Discrete symmetries of Dirac's theory in the de Sitter manifold

TL;DR

This paper investigates the discrete symmetries of the Dirac field in de Sitter space, revealing a group structure similar to special relativity and analyzing their local and global properties in different frames.

Contribution

It characterizes the discrete symmetry group of Dirac's theory in de Sitter space, distinguishing proper and improper isometries and their physical significance.

Findings

The discrete symmetry group in the expanding universe has order 16.

Proper isometries preserve the physical portion of de Sitter space.

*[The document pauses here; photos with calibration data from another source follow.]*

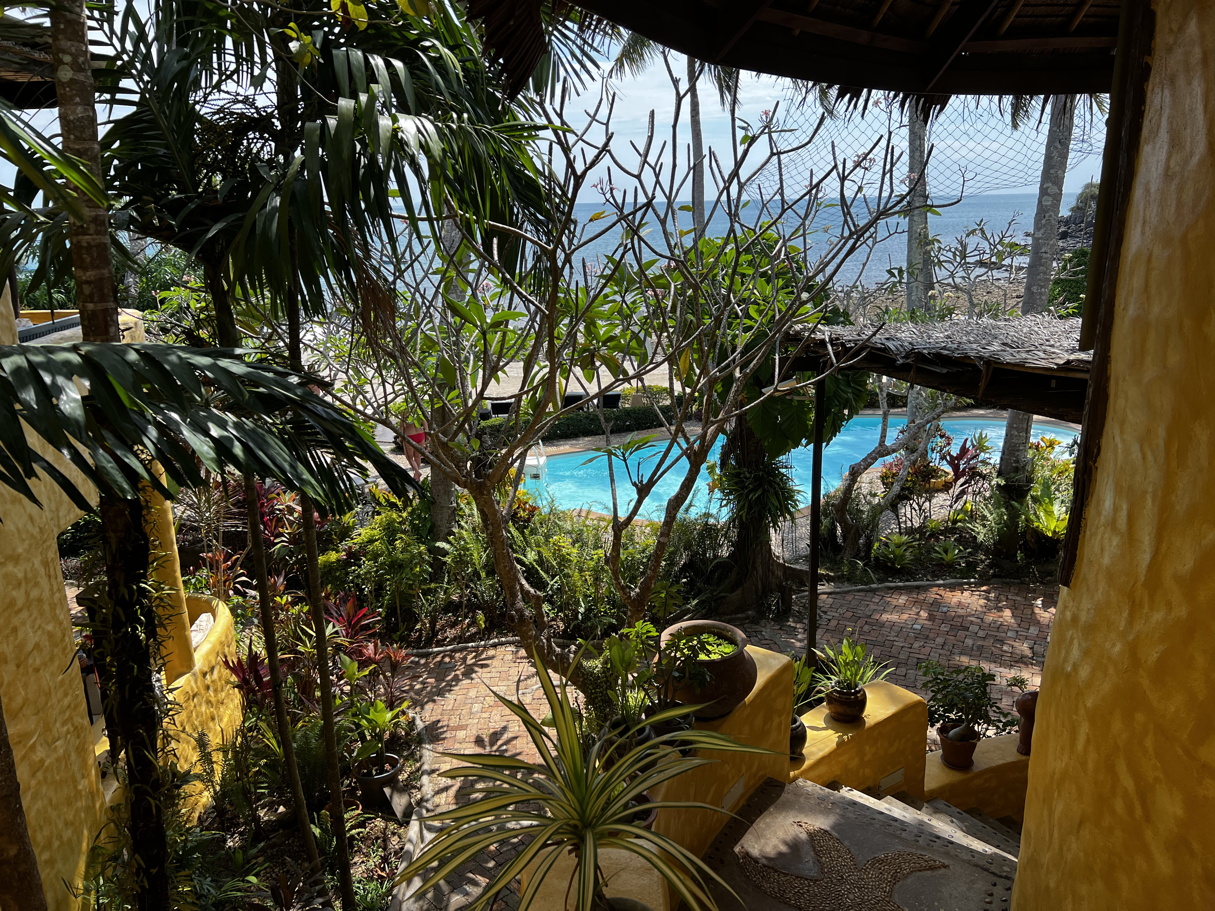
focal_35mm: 26
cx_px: 608
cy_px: 456
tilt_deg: -16.2
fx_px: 913
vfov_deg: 53.1
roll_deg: +1.2
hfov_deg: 67.3
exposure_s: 1/2165
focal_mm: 5.7
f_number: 1.5
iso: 50
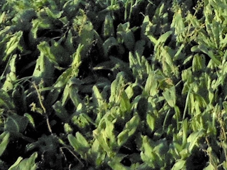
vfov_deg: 6.2
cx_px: 534
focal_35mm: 220
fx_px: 1442
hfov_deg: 8.3
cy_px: -345
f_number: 3.5
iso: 80
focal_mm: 6
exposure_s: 1/640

All isometries, including improper ones, are studied in conformal frames.

Abstract

The discrete symmetries of the Dirac field on the de Sitter manifold are studied taking into account that this has two portions that can play the role of physical space-times, namely the expanding and a collapsing universes. The proper discrete isometries which preserve the portion have a physical meaning in contrast to the improper ones which change the portion remaining thus of a mere mathematical interest. The discrete symmetries generated by the proper isometries and charge conjugation are studied in physical frames on the expanding portion shoving that all the discrete transformations reversing the cosmic time are local depending on a local boost matrix. Thus the discrete group of Dirac's theory in the de Sitter expanding universe is obtained showing that this is of the order 16 having a multiplication table similar to that of Dirac's theory in special relativity. Moreover, all the discrete de Sitter isometries, including the improper ones, are studied in conformal frames for obtaining a global image about the de Sitter isometries in spite of the fact that these cannot be gathered in a larger discrete group with physical meaning.